Would you please restate all of the entries exactly, apart from the pictures?

## Collection entries
--------
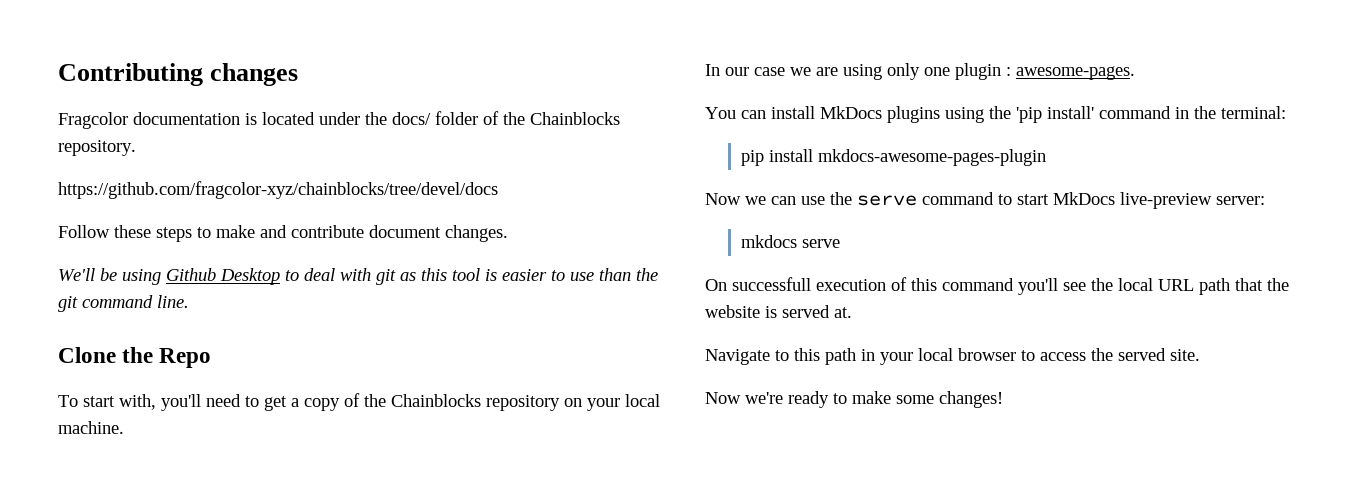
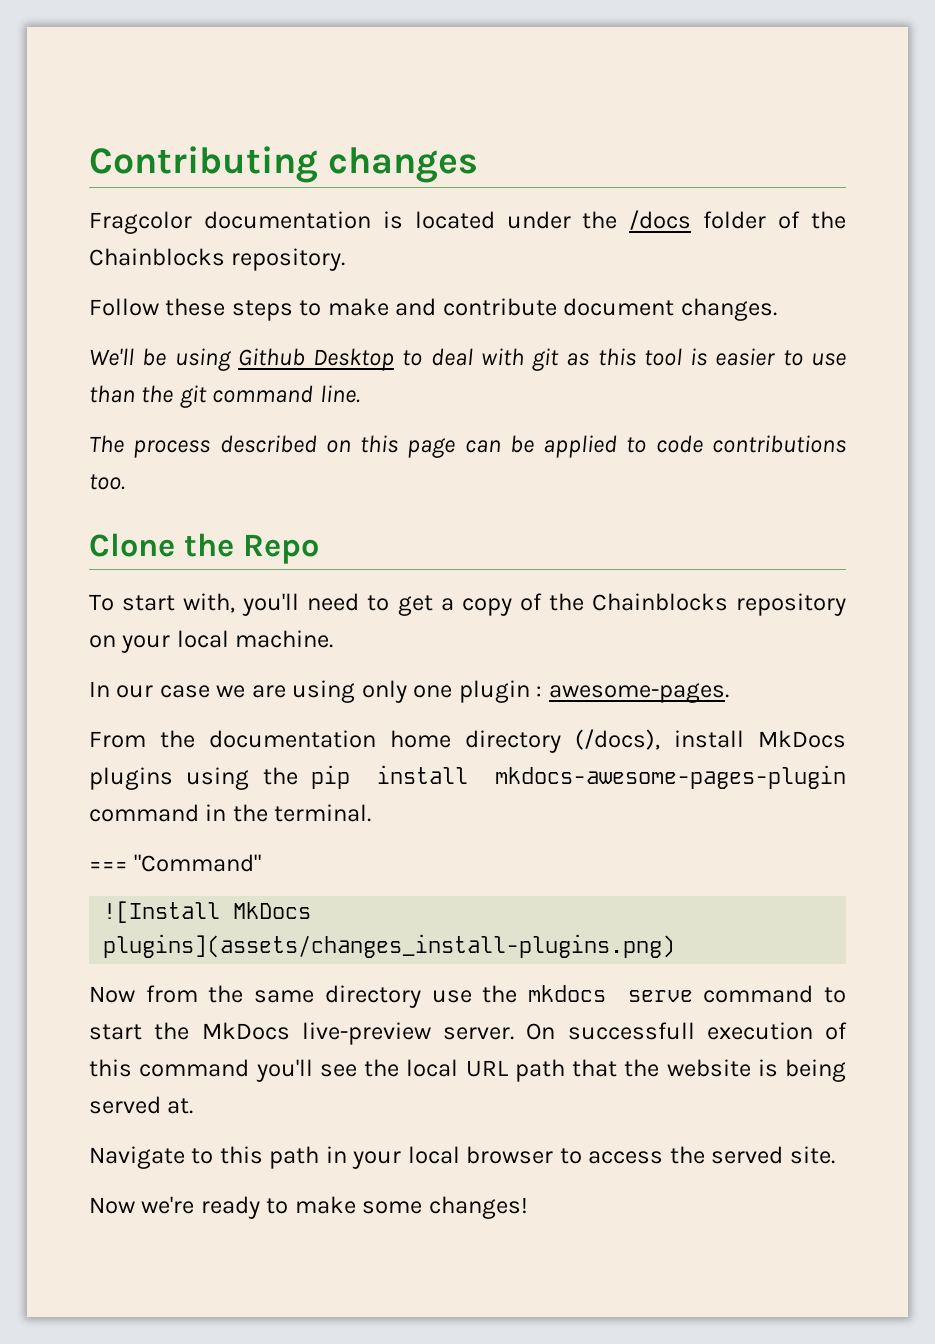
[392,112,431,125] docs/ -> [629,210,692,230] /docs
[58,181,498,199] // https://github.com/fragcolor-xyz/chainblocks/tree/devel/docs -> (346, 259) none
(189, 301) none -> [89,435,846,458] [89,474,125,490] // The process described on this page can be applied to code contributions too.
[705,107,766,119] You can -> [89,729,660,753] From the documentation home directory (/docs),
[1016,106,1286,123] [741,149,1047,166] [705,193,796,205] 'pip install' command in the terminal: // pip install mkdocs-awesome-pages-plugin // Now we can -> [311,765,846,789] [89,804,372,822] [89,854,262,872] [103,901,312,923] [103,934,676,958] [89,985,421,1008] pip install mkdocs-awesome-pages-plugin command in the terminal. // === "Command" // ![Install MkDocs plugins](assets/changes_install-plugins.png) // Now from the same directory
(852, 198) none -> [528,985,607,1002] mkdocs
(1049, 199) none -> [154,1022,190,1040] the
[1216,196,1265,205] [741,235,841,248] server: // mkdocs serve // -> [443,1027,514,1040] server.
(777, 312) none -> [785,1059,846,1082] being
--------
## Task output
[392,112,431,125] docs/ -> [629,210,692,230] /docs
[58,181,498,199] // https://github.com/fragcolor-xyz/chainblocks/tree/devel/docs -> (346, 259) none
(189, 301) none -> [89,435,846,458] [89,474,125,490] // The process described on this page can be applied to code contributions too.
[705,107,766,119] You can -> [89,729,660,753] From the documentation home directory (/docs),
[1016,106,1286,123] [741,149,1047,166] [705,193,796,205] 'pip install' command in the terminal: // pip install mkdocs-awesome-pages-plugin // Now we can -> [311,765,846,789] [89,804,372,822] [89,854,262,872] [103,901,312,923] [103,934,676,958] [89,985,421,1008] pip install mkdocs-awesome-pages-plugin command in the terminal. // === "Command" // ![Install MkDocs plugins](assets/changes_install-plugins.png) // Now from the same directory
(852, 198) none -> [528,985,607,1002] mkdocs
(1049, 199) none -> [154,1022,190,1040] the
[1216,196,1265,205] [741,235,841,248] server: // mkdocs serve // -> [443,1027,514,1040] server.
(777, 312) none -> [785,1059,846,1082] being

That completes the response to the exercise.